Most speech self-supervised learning (SSL) models are trained with a pretext task which consists in predicting missing parts of the input signal, either future segments (causal prediction) or segments masked anywhere within the input (non-causal prediction). Learned speech representations can then be efficiently transferred to downstream tasks (e.g., automatic speech or speaker recognition). In the present study, we investigate the use of a speech SSL model for speech inpainting, that is reconstructing a missing portion of a speech signal from its surrounding context, i.e., fulfilling a downstream task that is very similar to the pretext task. To that purpose, we combine an SSL encoder, namely HuBERT, with a neural vocoder, namely HiFiGAN, playing the role of a decoder. In particular, we propose two solutions to match the HuBERT output with the HiFiGAN input, by freezing one and fine-tuning the other, and vice versa. Performance of both approaches was assessed in single- and multi-speaker settings, for both informed and blind inpainting configurations (i.e., the position of the mask is known or unknown, respectively), with different objective metrics and a perceptual evaluation. Performances show that if both solutions allow to correctly reconstruct signal portions up to the size of 200ms (and even 400ms in some cases), fine-tuning the SSL encoder provides a more accurate signal reconstruction in the single-speaker setting case, while freezing it (and training the neural vocoder instead) is a better strategy when dealing with multi-speaker data.
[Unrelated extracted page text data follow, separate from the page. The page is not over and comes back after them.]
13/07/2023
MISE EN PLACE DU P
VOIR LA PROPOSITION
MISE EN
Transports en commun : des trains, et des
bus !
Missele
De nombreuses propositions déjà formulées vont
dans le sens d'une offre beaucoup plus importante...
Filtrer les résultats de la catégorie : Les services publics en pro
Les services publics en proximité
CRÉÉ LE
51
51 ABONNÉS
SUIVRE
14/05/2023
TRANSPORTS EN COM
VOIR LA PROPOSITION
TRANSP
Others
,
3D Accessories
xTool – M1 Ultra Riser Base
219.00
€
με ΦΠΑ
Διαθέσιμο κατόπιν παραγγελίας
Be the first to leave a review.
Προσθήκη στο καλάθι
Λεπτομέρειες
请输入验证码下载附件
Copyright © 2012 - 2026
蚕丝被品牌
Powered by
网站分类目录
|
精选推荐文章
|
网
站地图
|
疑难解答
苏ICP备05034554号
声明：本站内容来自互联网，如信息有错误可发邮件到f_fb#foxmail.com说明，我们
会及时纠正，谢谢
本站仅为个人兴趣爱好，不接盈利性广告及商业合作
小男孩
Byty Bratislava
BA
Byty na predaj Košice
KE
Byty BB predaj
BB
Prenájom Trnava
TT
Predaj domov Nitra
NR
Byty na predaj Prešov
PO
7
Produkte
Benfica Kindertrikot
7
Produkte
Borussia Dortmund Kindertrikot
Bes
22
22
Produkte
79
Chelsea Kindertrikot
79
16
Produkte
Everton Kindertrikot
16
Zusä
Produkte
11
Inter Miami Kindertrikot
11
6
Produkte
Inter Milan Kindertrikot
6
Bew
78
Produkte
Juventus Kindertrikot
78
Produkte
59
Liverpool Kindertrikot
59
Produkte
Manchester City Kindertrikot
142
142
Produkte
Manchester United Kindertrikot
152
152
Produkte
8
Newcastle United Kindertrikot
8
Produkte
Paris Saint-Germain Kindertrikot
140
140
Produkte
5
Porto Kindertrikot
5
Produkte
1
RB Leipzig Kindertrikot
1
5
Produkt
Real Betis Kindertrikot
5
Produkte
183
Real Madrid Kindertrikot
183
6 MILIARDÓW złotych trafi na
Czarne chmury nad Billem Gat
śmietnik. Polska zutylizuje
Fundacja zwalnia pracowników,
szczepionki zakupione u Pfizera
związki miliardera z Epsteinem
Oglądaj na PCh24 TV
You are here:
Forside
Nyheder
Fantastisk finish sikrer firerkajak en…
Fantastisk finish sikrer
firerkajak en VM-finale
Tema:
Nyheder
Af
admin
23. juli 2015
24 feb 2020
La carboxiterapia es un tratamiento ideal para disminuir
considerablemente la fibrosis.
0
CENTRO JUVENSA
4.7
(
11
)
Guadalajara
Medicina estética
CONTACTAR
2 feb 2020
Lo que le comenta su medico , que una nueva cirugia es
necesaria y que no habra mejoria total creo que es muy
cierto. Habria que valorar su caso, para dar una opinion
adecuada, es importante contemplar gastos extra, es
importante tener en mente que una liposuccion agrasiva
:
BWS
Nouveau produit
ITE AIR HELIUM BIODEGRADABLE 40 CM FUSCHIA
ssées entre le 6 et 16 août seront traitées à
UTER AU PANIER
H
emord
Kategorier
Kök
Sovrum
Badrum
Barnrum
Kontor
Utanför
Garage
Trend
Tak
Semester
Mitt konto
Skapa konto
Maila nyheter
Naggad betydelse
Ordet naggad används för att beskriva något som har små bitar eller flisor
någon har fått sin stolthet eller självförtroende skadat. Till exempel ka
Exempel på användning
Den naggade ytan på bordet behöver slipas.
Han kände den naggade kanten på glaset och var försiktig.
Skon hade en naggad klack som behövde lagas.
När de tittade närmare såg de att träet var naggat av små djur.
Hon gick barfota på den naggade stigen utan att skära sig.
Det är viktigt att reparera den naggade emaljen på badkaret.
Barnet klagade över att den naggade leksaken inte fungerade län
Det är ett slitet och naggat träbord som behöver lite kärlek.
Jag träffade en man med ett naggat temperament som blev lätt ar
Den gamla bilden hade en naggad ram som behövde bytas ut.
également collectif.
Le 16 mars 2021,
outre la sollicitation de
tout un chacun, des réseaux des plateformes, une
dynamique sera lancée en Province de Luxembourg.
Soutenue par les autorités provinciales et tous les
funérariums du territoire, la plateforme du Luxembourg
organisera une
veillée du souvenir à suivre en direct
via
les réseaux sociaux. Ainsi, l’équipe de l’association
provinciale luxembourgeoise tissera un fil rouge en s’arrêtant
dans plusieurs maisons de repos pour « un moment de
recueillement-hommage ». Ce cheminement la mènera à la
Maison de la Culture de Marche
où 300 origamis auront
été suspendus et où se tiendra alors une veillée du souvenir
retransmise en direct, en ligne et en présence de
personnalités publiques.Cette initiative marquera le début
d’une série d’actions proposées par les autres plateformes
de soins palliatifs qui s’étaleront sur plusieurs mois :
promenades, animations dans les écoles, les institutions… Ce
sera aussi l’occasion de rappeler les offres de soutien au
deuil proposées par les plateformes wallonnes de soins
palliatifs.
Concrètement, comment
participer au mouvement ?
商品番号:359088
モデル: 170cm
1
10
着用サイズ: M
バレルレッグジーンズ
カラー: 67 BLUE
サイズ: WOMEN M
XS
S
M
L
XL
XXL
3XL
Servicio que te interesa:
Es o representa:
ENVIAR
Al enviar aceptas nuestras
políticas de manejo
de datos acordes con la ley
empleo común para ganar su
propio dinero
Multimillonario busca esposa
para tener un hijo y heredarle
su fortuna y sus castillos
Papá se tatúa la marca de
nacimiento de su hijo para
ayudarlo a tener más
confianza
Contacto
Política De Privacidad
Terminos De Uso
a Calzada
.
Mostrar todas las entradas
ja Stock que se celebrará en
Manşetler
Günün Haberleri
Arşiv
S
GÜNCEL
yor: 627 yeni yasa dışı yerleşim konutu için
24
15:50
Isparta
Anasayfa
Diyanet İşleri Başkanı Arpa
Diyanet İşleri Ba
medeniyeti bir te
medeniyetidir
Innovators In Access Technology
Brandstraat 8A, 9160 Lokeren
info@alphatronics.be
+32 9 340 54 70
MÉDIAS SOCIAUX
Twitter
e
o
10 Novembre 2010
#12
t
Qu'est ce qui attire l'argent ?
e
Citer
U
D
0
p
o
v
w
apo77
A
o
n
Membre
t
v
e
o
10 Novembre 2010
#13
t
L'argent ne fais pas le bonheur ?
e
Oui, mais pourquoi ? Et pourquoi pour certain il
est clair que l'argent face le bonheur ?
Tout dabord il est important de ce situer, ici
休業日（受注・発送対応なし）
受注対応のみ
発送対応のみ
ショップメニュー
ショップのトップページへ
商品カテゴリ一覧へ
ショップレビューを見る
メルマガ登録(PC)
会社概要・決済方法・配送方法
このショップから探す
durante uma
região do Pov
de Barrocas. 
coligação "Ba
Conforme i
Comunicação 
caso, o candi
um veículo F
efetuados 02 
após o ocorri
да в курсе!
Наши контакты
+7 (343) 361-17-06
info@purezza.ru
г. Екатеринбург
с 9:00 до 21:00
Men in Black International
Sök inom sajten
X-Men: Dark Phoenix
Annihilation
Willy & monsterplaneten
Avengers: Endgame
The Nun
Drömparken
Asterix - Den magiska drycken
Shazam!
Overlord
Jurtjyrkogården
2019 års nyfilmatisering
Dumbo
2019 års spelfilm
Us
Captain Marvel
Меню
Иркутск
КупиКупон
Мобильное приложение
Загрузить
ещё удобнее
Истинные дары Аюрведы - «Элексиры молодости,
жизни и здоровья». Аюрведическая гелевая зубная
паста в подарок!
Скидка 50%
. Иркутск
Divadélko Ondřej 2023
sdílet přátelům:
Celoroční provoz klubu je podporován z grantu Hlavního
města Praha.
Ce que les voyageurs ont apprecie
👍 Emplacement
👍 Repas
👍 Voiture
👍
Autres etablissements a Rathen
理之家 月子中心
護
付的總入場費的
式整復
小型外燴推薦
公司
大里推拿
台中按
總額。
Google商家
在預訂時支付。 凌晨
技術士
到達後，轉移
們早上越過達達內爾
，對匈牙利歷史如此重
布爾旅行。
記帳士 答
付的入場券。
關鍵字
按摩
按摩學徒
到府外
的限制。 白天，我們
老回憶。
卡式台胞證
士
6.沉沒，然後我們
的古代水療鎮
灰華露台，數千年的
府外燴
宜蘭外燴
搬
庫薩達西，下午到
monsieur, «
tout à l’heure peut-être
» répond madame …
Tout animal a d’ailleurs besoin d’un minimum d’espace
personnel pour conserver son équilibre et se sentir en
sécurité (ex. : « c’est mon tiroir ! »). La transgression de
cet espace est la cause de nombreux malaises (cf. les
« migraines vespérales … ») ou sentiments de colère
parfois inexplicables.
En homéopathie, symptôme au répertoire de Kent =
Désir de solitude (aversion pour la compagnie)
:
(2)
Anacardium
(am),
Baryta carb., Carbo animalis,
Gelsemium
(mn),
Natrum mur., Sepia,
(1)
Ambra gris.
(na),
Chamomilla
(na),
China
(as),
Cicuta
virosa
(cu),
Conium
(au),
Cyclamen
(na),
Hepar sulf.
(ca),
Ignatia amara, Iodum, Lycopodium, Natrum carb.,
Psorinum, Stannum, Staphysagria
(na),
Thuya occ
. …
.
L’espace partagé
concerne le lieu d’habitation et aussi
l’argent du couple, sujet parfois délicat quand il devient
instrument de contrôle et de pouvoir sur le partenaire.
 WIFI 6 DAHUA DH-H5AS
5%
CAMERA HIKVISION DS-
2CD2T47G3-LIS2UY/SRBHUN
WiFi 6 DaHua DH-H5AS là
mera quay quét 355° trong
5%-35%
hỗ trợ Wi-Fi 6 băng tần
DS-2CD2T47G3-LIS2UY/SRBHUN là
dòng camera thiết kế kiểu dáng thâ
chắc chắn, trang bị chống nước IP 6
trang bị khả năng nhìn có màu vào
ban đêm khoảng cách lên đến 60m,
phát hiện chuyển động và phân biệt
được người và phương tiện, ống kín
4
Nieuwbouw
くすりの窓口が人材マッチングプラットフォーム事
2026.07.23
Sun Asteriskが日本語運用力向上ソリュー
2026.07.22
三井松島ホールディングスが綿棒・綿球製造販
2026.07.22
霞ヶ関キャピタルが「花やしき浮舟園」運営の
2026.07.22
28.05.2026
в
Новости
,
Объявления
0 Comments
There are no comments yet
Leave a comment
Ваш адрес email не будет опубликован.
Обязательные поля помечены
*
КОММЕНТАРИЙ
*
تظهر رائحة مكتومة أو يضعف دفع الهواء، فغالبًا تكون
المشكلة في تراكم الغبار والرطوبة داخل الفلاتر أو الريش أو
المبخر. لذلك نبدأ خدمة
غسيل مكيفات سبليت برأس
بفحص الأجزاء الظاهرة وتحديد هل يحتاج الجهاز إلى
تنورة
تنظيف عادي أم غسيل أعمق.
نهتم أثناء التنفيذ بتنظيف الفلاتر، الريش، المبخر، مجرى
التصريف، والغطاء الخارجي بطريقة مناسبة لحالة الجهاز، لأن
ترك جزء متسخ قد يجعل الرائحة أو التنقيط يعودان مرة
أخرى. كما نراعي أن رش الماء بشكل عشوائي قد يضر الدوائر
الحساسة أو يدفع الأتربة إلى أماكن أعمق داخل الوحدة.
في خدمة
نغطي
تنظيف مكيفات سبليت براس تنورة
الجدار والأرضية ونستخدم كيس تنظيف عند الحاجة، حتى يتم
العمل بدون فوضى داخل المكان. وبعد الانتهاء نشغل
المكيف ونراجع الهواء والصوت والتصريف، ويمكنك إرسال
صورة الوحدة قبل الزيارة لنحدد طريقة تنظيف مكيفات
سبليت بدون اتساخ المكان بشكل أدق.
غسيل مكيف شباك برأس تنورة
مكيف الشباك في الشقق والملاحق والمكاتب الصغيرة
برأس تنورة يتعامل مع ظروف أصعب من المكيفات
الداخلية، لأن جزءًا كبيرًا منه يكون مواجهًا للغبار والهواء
翻译：大多数语音自监督学习（SSL）模型通过预测输入信号缺失部分的前置任务进行训练，这些缺失部分可以是未来片段（因果预测）或输入中任意位置的掩码片段（非因果预测）。习得的语音表征随后可高效迁移至下游任务（如自动语音识别或说话人识别）。本研究探讨了使用语音SSL模型进行语音修复，即从语音信号的上下文环境中重建缺失部分，这本质上是一项与前置任务高度相似的下游任务。为此，我们将SSL编码器（即HuBERT）与神经声码器（即HiFiGAN）相结合，后者充当解码器角色。我们特别提出两种匹配HuBERT输出与HiFiGAN输入的方案：冻结其中一方并微调另一方，反之亦然。两种方法在单说话人与多说话人场景、已知与未知掩码位置（即分别对应信息化修复与盲修复）的配置下进行了性能评估，采用多种客观指标与感知评价。实验结果表明：两种方案均能准确重建长达200毫秒（部分情况下可达400毫秒）的信号片段；在单说话人场景中，微调SSL编码器能实现更精确的信号重建；而在处理多说话人数据时，冻结SSL编码器（改为训练神经声码器）是更优策略。